Here are some examples of how they measured virtuous behavior:

  • The use of humor or eyebrows furrowed in concentration can reflect such characteristics as creativity, curiosity, and open-mindedness — consistent with the virtue of wisdom.
  • Speaking in a loud voice with no stammers or eyes narrowed in determination can indicate bravery, honest, and persistence — in line with the virtue of courage.
  • Sympathetic tones of voice or facial expressions indicate love, kindness and social intelligence —or the virtue of humanity.
  • Expressions of humility such as a slight smile, modest dress or eyes directed downward show characteristics of self-regulation, forgiveness and modesty— or the virtue of temperance.
  • The virtue of transcendence and its characteristics of gratitude and hope can be witnessed in expressions of awe.

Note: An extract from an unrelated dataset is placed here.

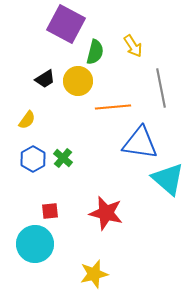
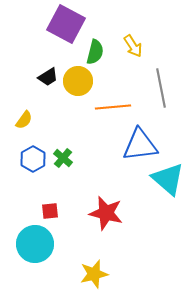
black trapezoid: moved 3 px right, 2 px up
yellow semicircle: moved 3 px left
blue triangle: moved 2 px down; rotated 15 degrees counterclockwise
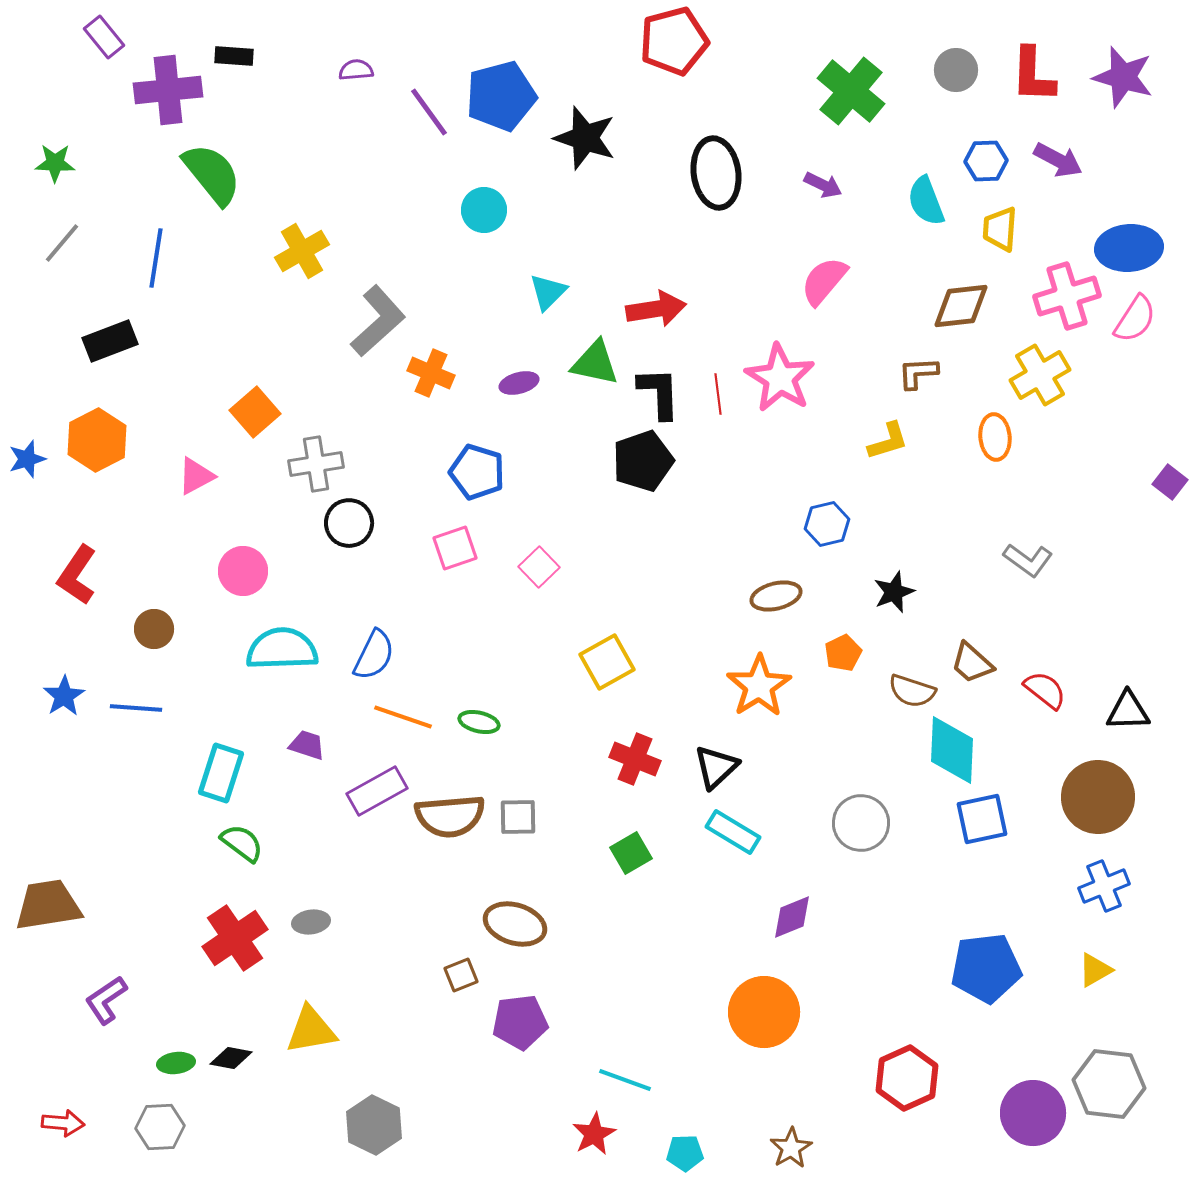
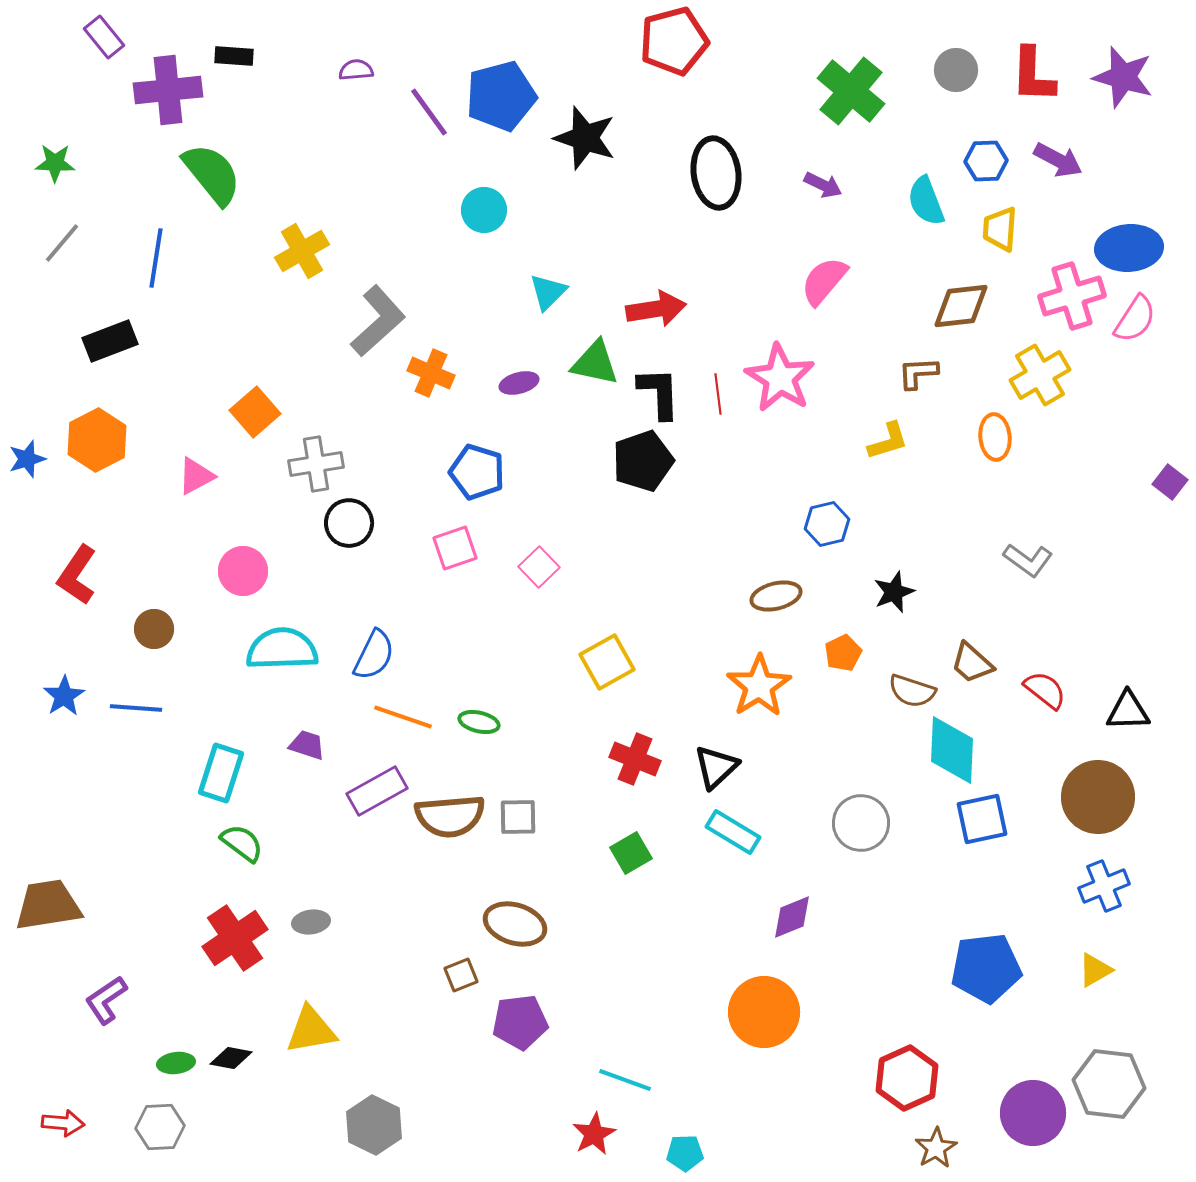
pink cross at (1067, 296): moved 5 px right
brown star at (791, 1148): moved 145 px right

Meanwhile, here are some examples of how vices were coded:

  • A lack of emotional expression, or a smile in response to others pain or failure, which reflect aggressiveness or lack of empathy, is consistent with psychopathy.
  • The use of first-person pronouns is tied to grandiosity and a sense of entitlement, or the vice of narcissism.
  • A lack of self-conscious emotions or expansive posture can signal manipulation and emotional detachment linked to Machiavellianism.

Researchers said they chose the first minute of each video because those segments tended to be more standardized than other recordings, were generally uninterrupted, and usually began with a formal request to enter their speech into the record, followed by a short description of their legislation or issue.

This information was compared with the senators’ abilities to enlist colleagues as collaborative rather than symbolic co-sponsors on legislation. The latter can be distinguished from the former because such bills tend to include a large proportion of all senators as co-sponsors.

As a next step, Srivastava said that he and Liu will be exploring language use in the U.S. Senate to see what it can reveal about influence dynamics among members. Keltner and ten Brinke are examining virtues and vices among hedge fund managers, who ten Brinke said operate in an arena “where virtue may not be the best strategy.”